* 前回のお話をまだ読んでいない方は、まずは
こちら -姉さん、またまた事件です。-からどうぞ。
翌朝、私たちは再度警察署に足を運んだ。
「なんとか」っていう書類を書いてもらうためだった。
なんというのかは忘れてしまったが、確かパスポートの紛失証明のようなものだったと思う。

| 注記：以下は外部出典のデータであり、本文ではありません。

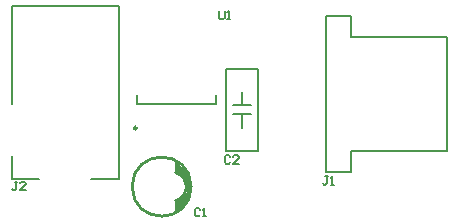
<source format=gto>
G04*
G04 #@! TF.GenerationSoftware,Altium Limited,Altium NEXUS,4.0.8 (67)*
G04*
G04 Layer_Color=65535*
%FSLAX44Y44*%
%MOMM*%
G71*
G04*
G04 #@! TF.SameCoordinates,A6274CC6-94C6-42B1-B2ED-8DB77C6F39E9*
G04*
G04*
G04 #@! TF.FilePolarity,Positive*
G04*
G01*
G75*
%ADD10C,0.2540*%
%ADD11C,0.2500*%
%ADD12C,0.2000*%
%ADD13C,0.1500*%
G36*
X421440Y1121050D02*
X430330Y1112160D01*
Y1110690D01*
X431400Y1109620D01*
Y1094180D01*
X430330Y1093110D01*
Y1091840D01*
X421440Y1082950D01*
X418500Y1081000D01*
Y1090000D01*
X420320D01*
X427590Y1097270D01*
Y1105810D01*
X420320Y1113080D01*
Y1114000D01*
X418500D01*
Y1123000D01*
X421440Y1121050D01*
D02*
G37*
D10*
X418447Y1090252D02*
G03*
X418447Y1113748I-2888J11748D01*
G01*
X431500Y1102000D02*
G03*
X431500Y1102000I-25000J0D01*
G01*
X418500Y1081000D02*
Y1090000D01*
Y1114000D02*
Y1123000D01*
D11*
X385600Y1151500D02*
G03*
X385600Y1151500I-1250J0D01*
G01*
D12*
X648500Y1132250D02*
Y1228750D01*
X545250Y1114000D02*
Y1246750D01*
X566500Y1132250D02*
X648500D01*
X566500Y1114000D02*
Y1132250D01*
X545250Y1114000D02*
X566500D01*
X545250Y1246750D02*
X566500D01*
Y1228750D02*
Y1246750D01*
Y1228750D02*
X648500D01*
X461000Y1202000D02*
X488000D01*
X461000Y1132000D02*
Y1202000D01*
X488000Y1132000D02*
Y1202000D01*
X461000Y1132000D02*
X488000D01*
X466880Y1163190D02*
X482120D01*
X474500Y1151760D02*
Y1163190D01*
X466880Y1170810D02*
X482120D01*
X474500D02*
Y1182240D01*
X347042Y1108890D02*
X370042Y1108890D01*
Y1254890D01*
X280042D02*
X370042D01*
X280042Y1108890D02*
X303042D01*
X280042D02*
Y1127890D01*
Y1171890D02*
Y1254890D01*
X385500Y1172000D02*
Y1179500D01*
Y1172000D02*
X452500D01*
Y1179500D01*
D13*
X547500Y1110749D02*
X545167D01*
X546334D01*
Y1104917D01*
X545167Y1103751D01*
X544001D01*
X542835Y1104917D01*
X549833Y1103751D02*
X552165D01*
X550999D01*
Y1110749D01*
X549833Y1109583D01*
X455085Y1250749D02*
Y1244917D01*
X456251Y1243751D01*
X458584D01*
X459750Y1244917D01*
Y1250749D01*
X462083Y1243751D02*
X464415D01*
X463249D01*
Y1250749D01*
X462083Y1249583D01*
X284334Y1106249D02*
X282001D01*
X283167D01*
Y1100417D01*
X282001Y1099251D01*
X280835D01*
X279669Y1100417D01*
X291331Y1099251D02*
X286666D01*
X291331Y1103916D01*
Y1105083D01*
X290165Y1106249D01*
X287833D01*
X286666Y1105083D01*
X464584Y1127333D02*
X463417Y1128499D01*
X461085D01*
X459919Y1127333D01*
Y1122667D01*
X461085Y1121501D01*
X463417D01*
X464584Y1122667D01*
X471581Y1121501D02*
X466916D01*
X471581Y1126166D01*
Y1127333D01*
X470415Y1128499D01*
X468083D01*
X466916Y1127333D01*
X439000Y1082583D02*
X437834Y1083749D01*
X435501D01*
X434335Y1082583D01*
Y1077917D01*
X435501Y1076751D01*
X437834D01*
X439000Y1077917D01*
X441333Y1076751D02*
X443665D01*
X442499D01*
Y1083749D01*
X441333Y1082583D01*
M02*

</source>
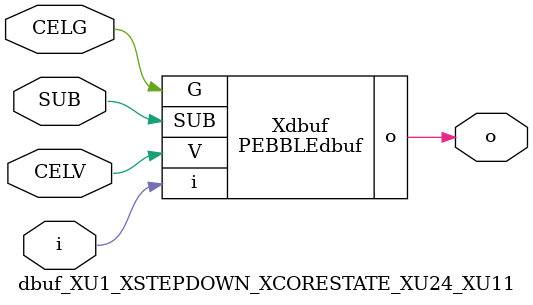
<source format=v>



module PEBBLEdbuf ( o, G, SUB, V, i );

  input V;
  input i;
  input G;
  output o;
  input SUB;
endmodule

//Celera Confidential Do Not Copy dbuf_XU1_XSTEPDOWN_XCORESTATE_XU24_XU11
//Celera Confidential Symbol Generator
//Digital Buffer
module dbuf_XU1_XSTEPDOWN_XCORESTATE_XU24_XU11 (CELV,CELG,i,o,SUB);
input CELV;
input CELG;
input i;
input SUB;
output o;

//Celera Confidential Do Not Copy dbuf
PEBBLEdbuf Xdbuf(
.V (CELV),
.i (i),
.o (o),
.SUB (SUB),
.G (CELG)
);
//,diesize,PEBBLEdbuf

//Celera Confidential Do Not Copy Module End
//Celera Schematic Generator
endmodule

</source>
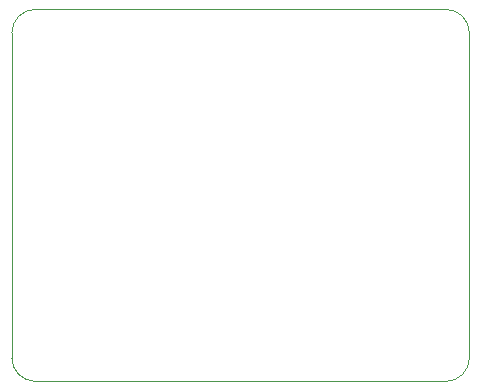
<source format=gm1>
%TF.GenerationSoftware,KiCad,Pcbnew,(5.1.8-0-10_14)*%
%TF.CreationDate,2021-06-26T19:18:40+01:00*%
%TF.ProjectId,breadboard-power-distrib,62726561-6462-46f6-9172-642d706f7765,v01*%
%TF.SameCoordinates,Original*%
%TF.FileFunction,Profile,NP*%
%FSLAX46Y46*%
G04 Gerber Fmt 4.6, Leading zero omitted, Abs format (unit mm)*
G04 Created by KiCad (PCBNEW (5.1.8-0-10_14)) date 2021-06-26 19:18:40*
%MOMM*%
%LPD*%
G01*
G04 APERTURE LIST*
%TA.AperFunction,Profile*%
%ADD10C,0.050000*%
%TD*%
G04 APERTURE END LIST*
D10*
X80000000Y-58750000D02*
G75*
G02*
X82000000Y-56750000I2000000J0D01*
G01*
X82000000Y-88250000D02*
G75*
G02*
X80000000Y-86250000I0J2000000D01*
G01*
X118750000Y-86250000D02*
G75*
G02*
X116750000Y-88250000I-2000000J0D01*
G01*
X116750000Y-56750000D02*
G75*
G02*
X118750000Y-58750000I0J-2000000D01*
G01*
X82000000Y-56750000D02*
X116750000Y-56750000D01*
X80000000Y-86250000D02*
X80000000Y-58750000D01*
X116750000Y-88250000D02*
X82000000Y-88250000D01*
X118750000Y-58750000D02*
X118750000Y-86250000D01*
M02*

</source>
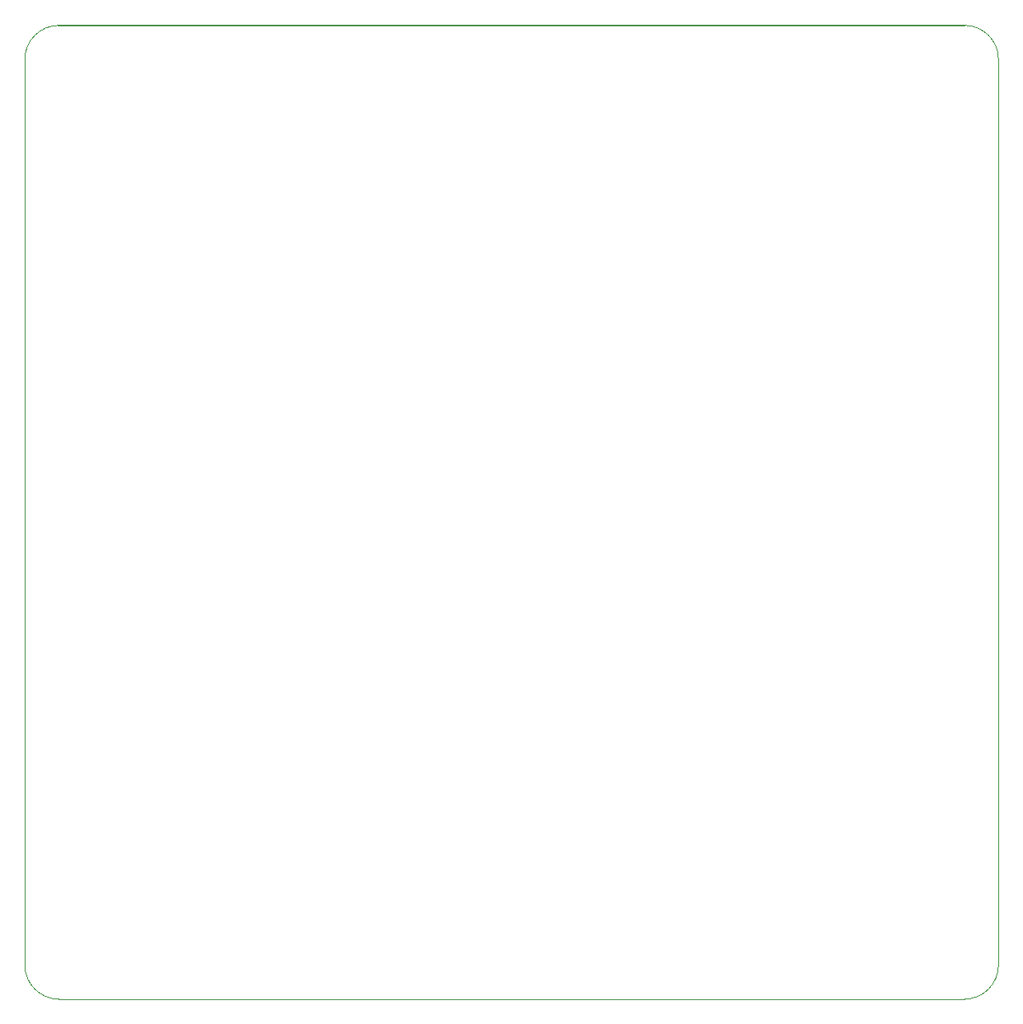
<source format=gbr>
%TF.GenerationSoftware,KiCad,Pcbnew,8.0.6*%
%TF.CreationDate,2024-12-08T12:16:10-08:00*%
%TF.ProjectId,dsp3,64737033-2e6b-4696-9361-645f70636258,rev?*%
%TF.SameCoordinates,Original*%
%TF.FileFunction,Profile,NP*%
%FSLAX46Y46*%
G04 Gerber Fmt 4.6, Leading zero omitted, Abs format (unit mm)*
G04 Created by KiCad (PCBNEW 8.0.6) date 2024-12-08 12:16:10*
%MOMM*%
%LPD*%
G01*
G04 APERTURE LIST*
%TA.AperFunction,Profile*%
%ADD10C,0.200000*%
%TD*%
%TA.AperFunction,Profile*%
%ADD11C,0.100000*%
%TD*%
G04 APERTURE END LIST*
D10*
X116000000Y-47500000D02*
X23000000Y-47500000D01*
D11*
X116000000Y-47500000D02*
G75*
G02*
X119500000Y-51000000I0J-3500000D01*
G01*
X119500000Y-51000000D02*
X119500000Y-144000000D01*
X116000000Y-147500000D02*
X23000000Y-147500000D01*
X19500000Y-51000000D02*
G75*
G02*
X23000000Y-47500000I3500000J0D01*
G01*
X19500000Y-144000000D02*
X19500000Y-51000000D01*
X23000000Y-147500000D02*
G75*
G02*
X19500000Y-144000000I0J3500000D01*
G01*
X119500000Y-144000000D02*
G75*
G02*
X116000000Y-147500000I-3500000J0D01*
G01*
M02*

</source>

日本領事館に電話すると、警察でその書類をもらってくるように言われたのだった。
警察署に入ると、昨夜応対してくれた警察官はおらず、みな初めて見る顔だった。
また最初から事情を説明すると、そのうちのひとりが調書のようなものを書き出した。
昨夜と同じことを聞かれ、それに答える彼もうんざり顔。
いったい昨日のはなんだったのだろう。
そのときの調書とか、記録とかは残されていないのだろうか。全くの二度手間だ。
付け加えておくと、日本領事館に電話する時もちょっとした出来事があった。
何度かけても電話がつながらない。
なんと、ガイドブックに書いてある電話番号が間違っていたのだ。
結局、前の日に警察でもらった電話番号のメモがあるのを思い出して、
かけることはできたのだが。
異国での緊急事態に、頼れる情報はガイドブックだというのに。
私たちは憤慨した。
悪いのは(パスポートをなくした)自分たちの方だということも忘れて。